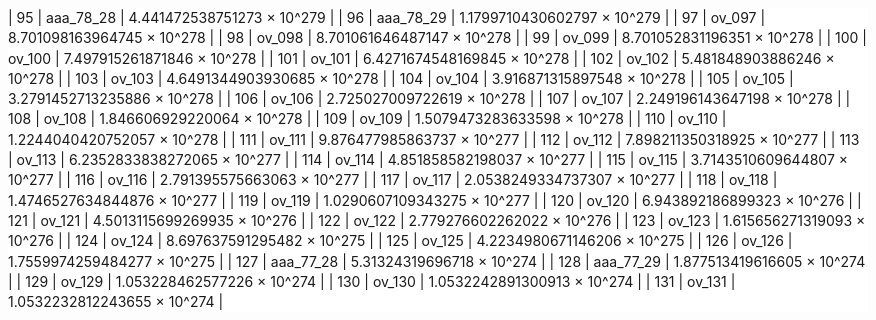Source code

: | 95 | aaa_78_28 | 4.441472538751273 × 10^279 |
| 96 | aaa_78_29 | 1.1799710430602797 × 10^279 |
| 97 | ov_097 | 8.701098163964745 × 10^278 |
| 98 | ov_098 | 8.701061646487147 × 10^278 |
| 99 | ov_099 | 8.701052831196351 × 10^278 |
| 100 | ov_100 | 7.497915261871846 × 10^278 |
| 101 | ov_101 | 6.4271674548169845 × 10^278 |
| 102 | ov_102 | 5.481848903886246 × 10^278 |
| 103 | ov_103 | 4.6491344903930685 × 10^278 |
| 104 | ov_104 | 3.916871315897548 × 10^278 |
| 105 | ov_105 | 3.2791452713235886 × 10^278 |
| 106 | ov_106 | 2.725027009722619 × 10^278 |
| 107 | ov_107 | 2.249196143647198 × 10^278 |
| 108 | ov_108 | 1.846606929220064 × 10^278 |
| 109 | ov_109 | 1.5079473283633598 × 10^278 |
| 110 | ov_110 | 1.2244040420752057 × 10^278 |
| 111 | ov_111 | 9.876477985863737 × 10^277 |
| 112 | ov_112 | 7.898211350318925 × 10^277 |
| 113 | ov_113 | 6.2352833838272065 × 10^277 |
| 114 | ov_114 | 4.851858582198037 × 10^277 |
| 115 | ov_115 | 3.7143510609644807 × 10^277 |
| 116 | ov_116 | 2.791395575663063 × 10^277 |
| 117 | ov_117 | 2.0538249334737307 × 10^277 |
| 118 | ov_118 | 1.4746527634844876 × 10^277 |
| 119 | ov_119 | 1.0290607109343275 × 10^277 |
| 120 | ov_120 | 6.943892186899323 × 10^276 |
| 121 | ov_121 | 4.5013115699269935 × 10^276 |
| 122 | ov_122 | 2.779276602262022 × 10^276 |
| 123 | ov_123 | 1.615656271319093 × 10^276 |
| 124 | ov_124 | 8.697637591295482 × 10^275 |
| 125 | ov_125 | 4.2234980671146206 × 10^275 |
| 126 | ov_126 | 1.7559974259484277 × 10^275 |
| 127 | aaa_77_28 | 5.31324319696718 × 10^274 |
| 128 | aaa_77_29 | 1.877513419616605 × 10^274 |
| 129 | ov_129 | 1.053228462577226 × 10^274 |
| 130 | ov_130 | 1.0532242891300913 × 10^274 |
| 131 | ov_131 | 1.0532232812243655 × 10^274 |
______
** Job **
Set down exactly the lines of the material above from the one with "2.791395575663063 × 10^277 |" through the end. Include both ends and nothing else.

** Solution to this exercise **
| 116 | ov_116 | 2.791395575663063 × 10^277 |
| 117 | ov_117 | 2.0538249334737307 × 10^277 |
| 118 | ov_118 | 1.4746527634844876 × 10^277 |
| 119 | ov_119 | 1.0290607109343275 × 10^277 |
| 120 | ov_120 | 6.943892186899323 × 10^276 |
| 121 | ov_121 | 4.5013115699269935 × 10^276 |
| 122 | ov_122 | 2.779276602262022 × 10^276 |
| 123 | ov_123 | 1.615656271319093 × 10^276 |
| 124 | ov_124 | 8.697637591295482 × 10^275 |
| 125 | ov_125 | 4.2234980671146206 × 10^275 |
| 126 | ov_126 | 1.7559974259484277 × 10^275 |
| 127 | aaa_77_28 | 5.31324319696718 × 10^274 |
| 128 | aaa_77_29 | 1.877513419616605 × 10^274 |
| 129 | ov_129 | 1.053228462577226 × 10^274 |
| 130 | ov_130 | 1.0532242891300913 × 10^274 |
| 131 | ov_131 | 1.0532232812243655 × 10^274 |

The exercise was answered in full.